- _GOAL OF THE EXERCISE_: From the data below, copy out every line in which the word "EditFlow" occurs.
- Opening Delimiter -
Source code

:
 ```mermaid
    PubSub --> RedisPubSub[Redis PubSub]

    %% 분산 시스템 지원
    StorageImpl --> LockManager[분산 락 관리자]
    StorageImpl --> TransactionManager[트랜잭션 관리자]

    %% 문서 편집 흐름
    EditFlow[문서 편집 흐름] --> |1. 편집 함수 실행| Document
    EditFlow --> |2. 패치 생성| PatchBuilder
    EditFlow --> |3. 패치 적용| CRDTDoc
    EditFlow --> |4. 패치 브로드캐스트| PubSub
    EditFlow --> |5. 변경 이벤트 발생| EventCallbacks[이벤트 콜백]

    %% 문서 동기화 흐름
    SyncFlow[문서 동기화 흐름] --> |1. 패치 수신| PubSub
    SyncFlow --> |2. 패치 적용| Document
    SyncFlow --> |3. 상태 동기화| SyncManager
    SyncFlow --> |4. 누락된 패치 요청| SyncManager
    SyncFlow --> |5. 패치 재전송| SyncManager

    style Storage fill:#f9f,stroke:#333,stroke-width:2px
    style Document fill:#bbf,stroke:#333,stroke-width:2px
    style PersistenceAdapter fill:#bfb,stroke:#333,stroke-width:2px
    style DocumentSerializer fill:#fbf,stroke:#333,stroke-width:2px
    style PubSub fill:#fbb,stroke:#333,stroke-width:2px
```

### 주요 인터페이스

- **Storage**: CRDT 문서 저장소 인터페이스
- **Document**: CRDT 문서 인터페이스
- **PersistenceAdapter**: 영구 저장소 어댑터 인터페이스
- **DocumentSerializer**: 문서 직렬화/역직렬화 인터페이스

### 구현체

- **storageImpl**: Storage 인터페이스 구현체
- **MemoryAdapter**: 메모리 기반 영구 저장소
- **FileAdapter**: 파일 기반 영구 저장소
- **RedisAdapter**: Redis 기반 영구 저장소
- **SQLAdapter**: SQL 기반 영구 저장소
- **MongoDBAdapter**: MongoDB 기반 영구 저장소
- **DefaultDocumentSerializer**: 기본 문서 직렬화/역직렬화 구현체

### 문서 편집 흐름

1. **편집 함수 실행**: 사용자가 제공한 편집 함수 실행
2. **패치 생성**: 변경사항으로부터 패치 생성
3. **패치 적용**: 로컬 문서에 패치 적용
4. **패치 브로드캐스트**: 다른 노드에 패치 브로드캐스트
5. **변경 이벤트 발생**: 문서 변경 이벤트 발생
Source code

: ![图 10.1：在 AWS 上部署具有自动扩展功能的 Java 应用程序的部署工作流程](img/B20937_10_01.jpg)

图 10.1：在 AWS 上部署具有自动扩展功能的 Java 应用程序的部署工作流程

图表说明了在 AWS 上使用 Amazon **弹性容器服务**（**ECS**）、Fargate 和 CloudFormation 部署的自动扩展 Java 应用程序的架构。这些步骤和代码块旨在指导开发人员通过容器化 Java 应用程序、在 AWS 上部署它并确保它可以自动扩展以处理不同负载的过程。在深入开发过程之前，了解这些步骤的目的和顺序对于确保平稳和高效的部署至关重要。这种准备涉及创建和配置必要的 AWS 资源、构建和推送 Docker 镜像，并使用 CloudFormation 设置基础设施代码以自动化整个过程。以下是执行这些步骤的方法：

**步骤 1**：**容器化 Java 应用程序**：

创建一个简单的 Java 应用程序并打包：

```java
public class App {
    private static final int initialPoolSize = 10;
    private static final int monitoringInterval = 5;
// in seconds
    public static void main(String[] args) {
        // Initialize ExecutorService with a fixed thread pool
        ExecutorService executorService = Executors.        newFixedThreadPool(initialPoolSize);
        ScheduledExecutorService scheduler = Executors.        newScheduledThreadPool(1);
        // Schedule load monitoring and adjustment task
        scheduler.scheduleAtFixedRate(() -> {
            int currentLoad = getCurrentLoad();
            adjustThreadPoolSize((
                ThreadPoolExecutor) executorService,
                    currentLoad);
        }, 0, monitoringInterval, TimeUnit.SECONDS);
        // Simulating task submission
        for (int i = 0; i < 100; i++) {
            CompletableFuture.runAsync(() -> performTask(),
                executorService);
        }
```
- Closing Delimiter -
- _TASK RESPONSE_:
    EditFlow[문서 편집 흐름] --> |1. 편집 함수 실행| Document
    EditFlow --> |2. 패치 생성| PatchBuilder
    EditFlow --> |3. 패치 적용| CRDTDoc
    EditFlow --> |4. 패치 브로드캐스트| PubSub
    EditFlow --> |5. 변경 이벤트 발생| EventCallbacks[이벤트 콜백]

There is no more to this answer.